Give the entries again exactly; drop the pictures.

=====

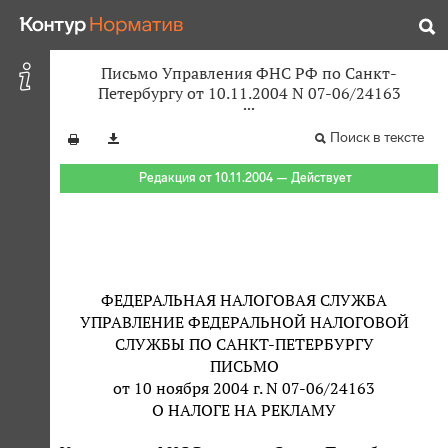
Письмо Управления ФНС РФ по Санкт-
Петербургу от 10.11.2004 N 07-06/24163
Поиск в тексте
Редакция от 10.11.2004 — Действует
ФЕДЕРАЛЬНАЯ НАЛОГОВАЯ СЛУЖБА
УПРАВЛЕНИЕ ФЕДЕРАЛЬНОЙ НАЛОГОВОЙ
СЛУЖБЫ ПО САНКТ-ПЕТЕРБУРГУ
ПИСЬМО
от 10 ноября 2004 г. N 07-06/24163
О НАЛОГЕ НА РЕКЛАМУ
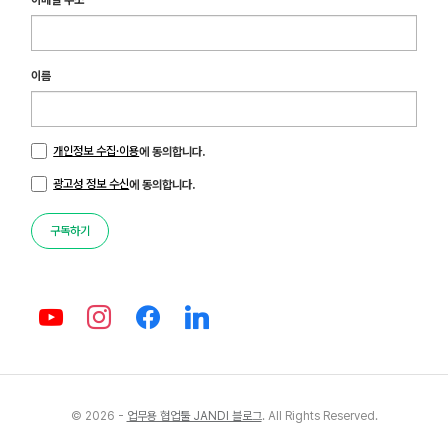
이메일 주소
이름
개인정보 수집·이용
에 동의합니다.
광고성 정보 수신
에 동의합니다.
구독하기
© 2026 -
업무용 협업툴 JANDI 블로그
. All Rights Reserved.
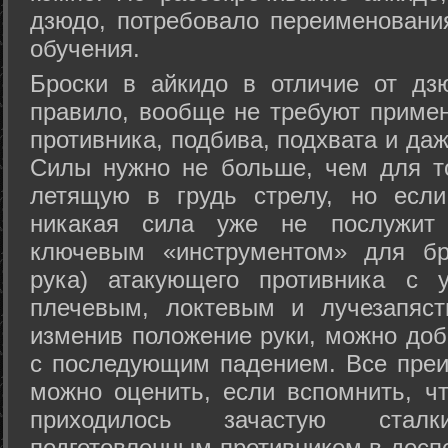
дзюдо, потребовало переименовани
обучения.
Броски в айкидо в отличие от дз
правило, вообще не требуют приме
противника, подбива, подхвата и да
Силы нужно не больше, чем для то
летящую в грудь стрелу, но если
никакая сила уже не послужит
ключевым «инструментом» для бр
рука) атакующего противника с 
плечевым, локтевым и лучезапяст
изменив положение руки, можно доб
с последующим падением. Все преи
можно оценить, если вспомнить, ч
приходилось зачастую стал
подготовленным противником в доспе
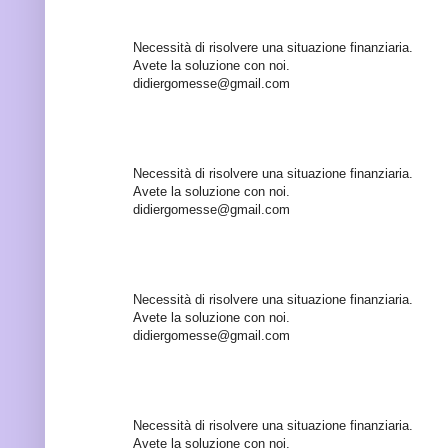
Necessità di risolvere una situazione finanziaria.
Avete la soluzione con noi.
didiergomesse@gmail.com
Necessità di risolvere una situazione finanziaria.
Avete la soluzione con noi.
didiergomesse@gmail.com
Necessità di risolvere una situazione finanziaria.
Avete la soluzione con noi.
didiergomesse@gmail.com
Necessità di risolvere una situazione finanziaria.
Avete la soluzione con noi.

=====

§ **Task response**
Письмо Управления ФНС РФ по Санкт-
Петербургу от 10.11.2004 N 07-06/24163
Поиск в тексте
Редакция от 10.11.2004 — Действует
ФЕДЕРАЛЬНАЯ НАЛОГОВАЯ СЛУЖБА
УПРАВЛЕНИЕ ФЕДЕРАЛЬНОЙ НАЛОГОВОЙ
СЛУЖБЫ ПО САНКТ-ПЕТЕРБУРГУ
ПИСЬМО
от 10 ноября 2004 г. N 07-06/24163
О НАЛОГЕ НА РЕКЛАМУ
이메일 주소
이름
개인정보 수집·이용
에 동의합니다.
광고성 정보 수신
에 동의합니다.
구독하기
© 2026 -
업무용 협업툴 JANDI 블로그
. All Rights Reserved.
дзюдо, потребовало переименовани
обучения.
Броски в айкидо в отличие от дз
правило, вообще не требуют приме
противника, подбива, подхвата и да
Силы нужно не больше, чем для то
летящую в грудь стрелу, но если
никакая сила уже не послужит
ключевым «инструментом» для бр
рука) атакующего противника с 
плечевым, локтевым и лучезапяст
изменив положение руки, можно доб
с последующим падением. Все преи
можно оценить, если вспомнить, ч
приходилось зачастую стал
подготовленным противником в доспе
Necessità di risolvere una situazione finanziaria.
Avete la soluzione con noi.
didiergomesse@gmail.com
Necessità di risolvere una situazione finanziaria.
Avete la soluzione con noi.
didiergomesse@gmail.com
Necessità di risolvere una situazione finanziaria.
Avete la soluzione con noi.
didiergomesse@gmail.com
Necessità di risolvere una situazione finanziaria.
Avete la soluzione con noi.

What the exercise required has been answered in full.